[社説]日銀に新総裁 暮らし守る金融政策を

アベノミクス下で10年間続いてきた大規模な金融緩和は今、さまざまな弊害をもたらしている。暮らしを守る金融政策へとかじを切るべきだ。
政府は日銀の次期総裁に、元日銀審議委員で経済学者の植田和男氏を充てる人事案を国会に提示した。
黒田東彦総裁が4月8日に任期満了となるのに伴う人事だ。2人の副総裁も交代し、前金融庁長官の氷見野良三氏と日銀の内田真一理事を起用した。
衆参両院の同意を得て総裁は4月9日、副総裁は3月20日に就任する。
総裁ポストはこれまで、財務省や日銀のOBが就くことが多く、学者出身は戦後初めてとなる。
植田氏は東大教授を経て1998年から7年間、審議委員を務めた。日銀が戦後、世界で初めてゼロ金利政策や量的金融緩和策を導入した際の理論的支柱を担っており、金融緩和策の欠点にも詳しい。

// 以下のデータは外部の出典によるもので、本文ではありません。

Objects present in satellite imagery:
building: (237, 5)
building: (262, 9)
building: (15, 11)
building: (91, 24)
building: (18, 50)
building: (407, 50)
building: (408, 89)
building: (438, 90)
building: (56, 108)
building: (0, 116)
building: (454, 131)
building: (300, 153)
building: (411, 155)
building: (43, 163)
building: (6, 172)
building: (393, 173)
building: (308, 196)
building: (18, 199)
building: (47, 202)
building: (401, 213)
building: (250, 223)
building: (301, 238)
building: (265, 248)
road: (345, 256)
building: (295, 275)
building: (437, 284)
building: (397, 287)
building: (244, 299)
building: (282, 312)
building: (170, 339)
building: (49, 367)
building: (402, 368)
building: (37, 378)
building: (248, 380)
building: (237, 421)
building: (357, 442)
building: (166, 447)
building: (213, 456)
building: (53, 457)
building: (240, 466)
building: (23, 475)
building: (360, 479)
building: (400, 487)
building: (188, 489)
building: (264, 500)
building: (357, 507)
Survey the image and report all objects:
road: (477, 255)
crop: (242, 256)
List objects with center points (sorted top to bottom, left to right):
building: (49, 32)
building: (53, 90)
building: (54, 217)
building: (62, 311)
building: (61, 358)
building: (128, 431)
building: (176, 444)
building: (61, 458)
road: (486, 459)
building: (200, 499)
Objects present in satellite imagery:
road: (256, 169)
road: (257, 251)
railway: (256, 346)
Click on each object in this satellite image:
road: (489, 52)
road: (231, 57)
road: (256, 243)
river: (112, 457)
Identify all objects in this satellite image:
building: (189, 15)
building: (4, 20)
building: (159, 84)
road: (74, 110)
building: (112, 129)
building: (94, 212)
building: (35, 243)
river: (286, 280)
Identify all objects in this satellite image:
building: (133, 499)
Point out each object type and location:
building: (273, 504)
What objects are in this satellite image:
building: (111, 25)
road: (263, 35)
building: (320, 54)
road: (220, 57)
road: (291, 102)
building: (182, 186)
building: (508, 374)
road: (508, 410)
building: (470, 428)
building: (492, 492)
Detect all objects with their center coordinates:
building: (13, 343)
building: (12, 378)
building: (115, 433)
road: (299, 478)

大規模金融緩和の出口戦略については「いろいろと難しい問題があるのは百も承知している」と述べた。
歴史的な円安は輸入品やエネルギーの価格上昇に拍車をかけ、家計を圧迫している。
一方、新型コロナウイルス禍の影響は色濃く残っており、引き締め政策に転じれば個人や企業の資金繰りが一気に悪化しかねない。
蓄積された課題を解決に導くのはたやすいことではないが、これ以上の弊害の広がりは許されない。時期や手法を見極め、正常化に踏み切るべきだ。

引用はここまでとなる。